Poetry is Sense, Sensed
The fox in the field is a standing wave,
a graph of attention.
Then he breaks for cover. The wave snaps flat
into red direction.
~
A dancer is the patron saint of trust.
The poet is a saint of hesitation.
~
Even the spidery bare
branches I want to call tangled are tangled
only by distraction.
Closer.

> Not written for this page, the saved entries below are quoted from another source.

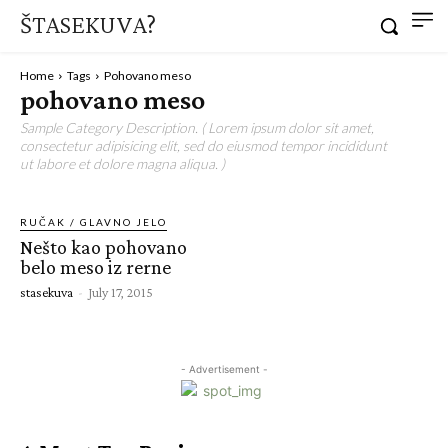
ŠTASEKUVA?
Home
Tags
Pohovano meso
pohovano meso
Sample Category Description. ( Lorem ipsum dolor sit amet,
consectetur adipisicing elit, sed do eiusmod tempor incididunt
ut labore et dolore magna aliqua. )
RUČAK / GLAVNO JELO
Nešto kao pohovano
belo meso iz rerne
stasekuva
-
July 17, 2015
- Advertisement -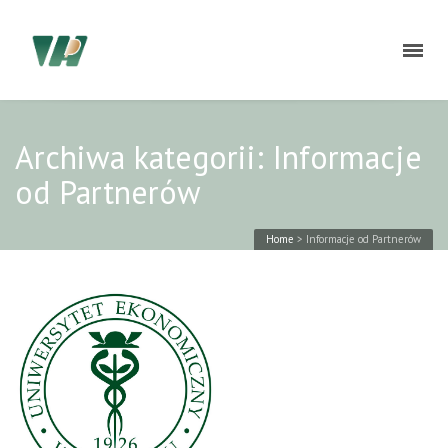
Archiwa kategorii: Informacje
od Partnerów
Home
>
Informacje od Partnerów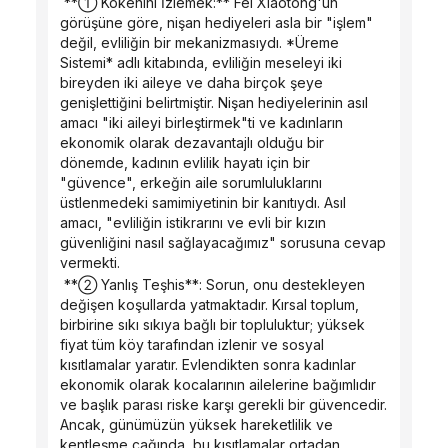
 **① Kökenini İzlemek:** Fei Xiaotong'un 
görüşüne göre, nişan hediyeleri asla bir "işlem" 
değil, evliliğin bir mekanizmasıydı. *Üreme 
Sistemi* adlı kitabında, evliliğin meseleyi iki 
bireyden iki aileye ve daha birçok şeye 
genişlettiğini belirtmiştir. Nişan hediyelerinin asıl 
amacı "iki aileyi birleştirmek"ti ve kadınların 
ekonomik olarak dezavantajlı olduğu bir 
dönemde, kadının evlilik hayatı için bir 
"güvence", erkeğin aile sorumluluklarını 
üstlenmedeki samimiyetinin bir kanıtıydı. Asıl 
amacı, "evliliğin istikrarını ve evli bir kızın 
güvenliğini nasıl sağlayacağımız" sorusuna cevap 
vermekti.
 **② Yanlış Teşhis**: Sorun, onu destekleyen 
değişen koşullarda yatmaktadır. Kırsal toplum, 
birbirine sıkı sıkıya bağlı bir topluluktur; yüksek 
fiyat tüm köy tarafından izlenir ve sosyal 
kısıtlamalar yaratır. Evlendikten sonra kadınlar 
ekonomik olarak kocalarının ailelerine bağımlıdır 
ve başlık parası riske karşı gerekli bir güvencedir. 
Ancak, günümüzün yüksek hareketlilik ve 
kentleşme çağında, bu kısıtlamalar ortadan 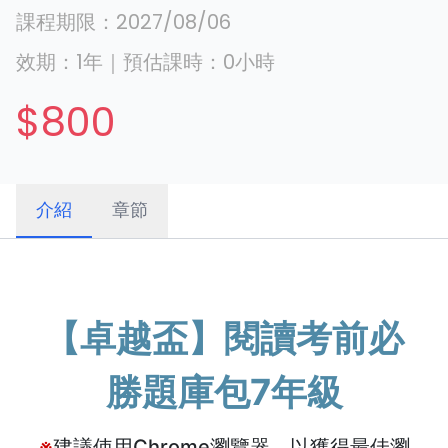
課程期限：
2027/08/06
效期：
1年
｜
預估課時：
0
小時
$800
介紹
章節
【卓越盃】閱讀考前必
勝題庫包7年級
※
建議使用Chrome瀏覽器，以獲得最佳瀏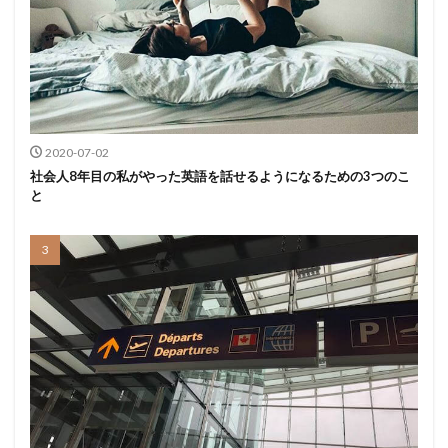
2020-07-02
社会人8年目の私がやった英語を話せるようになるための3つのこ
と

They unclench.
Small unhurried rivulets of tree.
~
I work to be changed,
or someone like an I,
though hardly enough to interrupt a mirror.
~
Can't leave them
where they lie: shells and stones
on the beach, their pearl and uranium light--
inert on the desk as any gravel, still,
touched in their shallow dish they're cold
as the unmade, fade
more slowly than roses.
~
The poet bends in language like
a rose in its bud vase,
green stroke of its stem alive and
broken at the water line,
shifted away from itself at the point
where water baffles the light.
~
And the moral of this book ,
my friend once said,
is 'don't kill yourself.'
The moral of most books, this one included,
is _Look what happens if you don't_.
~
Poets have voices the way mountains have hermits.
~
The adepts of experience
practice practice.
Remember the match that burns twice,
a child's courtship with pain,
the firewood that warms twice,
an adult's joke on effort.
~
I worked to be changed,
was changed into something
that no longer worked.
~
Poetry, for
solitude loves boundary.
Solitude, the word wrapped around its
contraband quiet.
~
For poetry is sense, sensed.
There is nothing to Ariadne but her thread.
~
A woman walks down a hall in her house:
a wall has disappeared, where yesterday
her photographs, diplomas,
portrait hung. What shall we call it,
this tunnel blind-sided by space, where she stands?